序列或批次项DataGridView [英] Sequence or Batch items DataGridView

查看:119
本文介绍了序列或批次项DataGridView的处理方法,对大家解决问题具有一定的参考价值,需要的朋友们下面随着小编来一起学习吧!

问题描述

我有大量的DataGridView,940000行... ouch,从解析一个csv文件填充,DataGridView有一个名为序列号为1到940000的列。我试图做的是重新编号序列溢出在DataGridView中的行数为1到7000的序列。什么是最有效的方式来重新排序序列?

 使用阅读器作为新的Microsoft.VisualBasic.FileIO.TextFieldParser(fileName)
reader.TextFieldType = FileIO.FieldType。
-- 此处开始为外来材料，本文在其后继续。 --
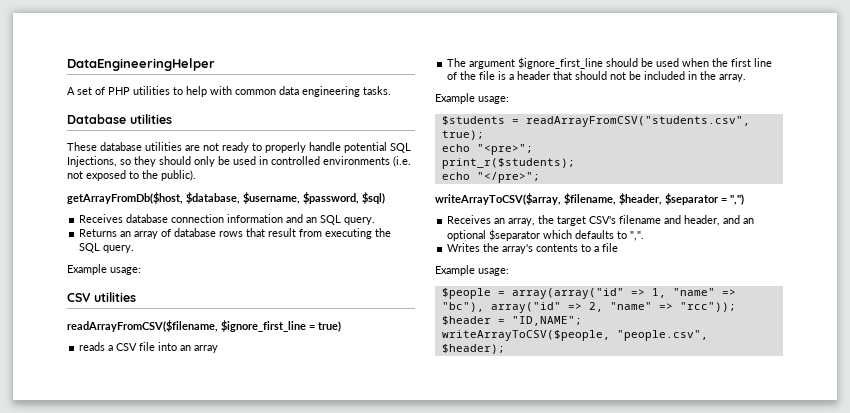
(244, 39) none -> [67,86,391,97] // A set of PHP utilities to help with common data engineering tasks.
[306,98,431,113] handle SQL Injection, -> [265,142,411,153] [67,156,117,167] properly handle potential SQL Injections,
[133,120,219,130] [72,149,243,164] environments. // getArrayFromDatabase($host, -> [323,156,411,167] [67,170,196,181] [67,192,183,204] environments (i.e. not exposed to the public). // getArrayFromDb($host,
分隔
reader.SetDelimiters(,)
Dim currentRow As String()
Dim serial As String
Dim sequence As Integer = 0
Dim RollId As String

'pbUploadFile.Maximum = serialAmmount / quantityBreak
pbUploadFile.Maximum = serialAmmount
pbUploadFile.Step = 1
pbUploadFile.Value = 0

对于i = 1到serialAmmount / quantityBreak
对于j = 1 To quantityBreak
尝试
currentRow = reader.ReadFields()
serial = currentRow(0).ToString
序列+ = 1
EnterDataIntoDatabase(serial,sequence,nextRollNumber,ddSelectPartNumber.Text)
pbUploadFile.Increment(1)
Catch ex As Microsoft.VisualBasic.FileIO.MalformedLineException
MsgBox(Code& ex.Message& 无效,将被跳过检查csv文件)
结束尝试
下一步j

sqlCmd =新的SqlClient.SqlCommand(SELECT * FROM serials WHERE Sequence = @ sequence AND RollNo = @ rollNo,sqlCon)
sqlCmd.CommandType = CommandType.Text
sqlCmd.Parameters.AddWithValue(@ sequence,1)
sqlCmd.Parameters.AddWithValue(@ rollNo ,nextRollNumber)
sqlCon.Open()
Dim readRollId As SqlClient.SqlDataReader = sqlCmd.ExecuteReader()
如果readRollId.Read()然后
RollId = readRollId.Item code)
End If
sqlCon.Close()


UpdateAvailableRolls(ddSelectPartNumber.Text,nextRollNumber,RollId)
nextRollNumber + = 1
UpdateRollNo(nextRollNumber)
sequence = 0
'pbUploadFile.Increment(1)
Next i
SaveFile ()
结束使用


解决方案

最好考虑如何使用数据,以及如何确定如何做某事以及使用哪些工具来做。没有一个人|快!有效的方法来做大多数事情。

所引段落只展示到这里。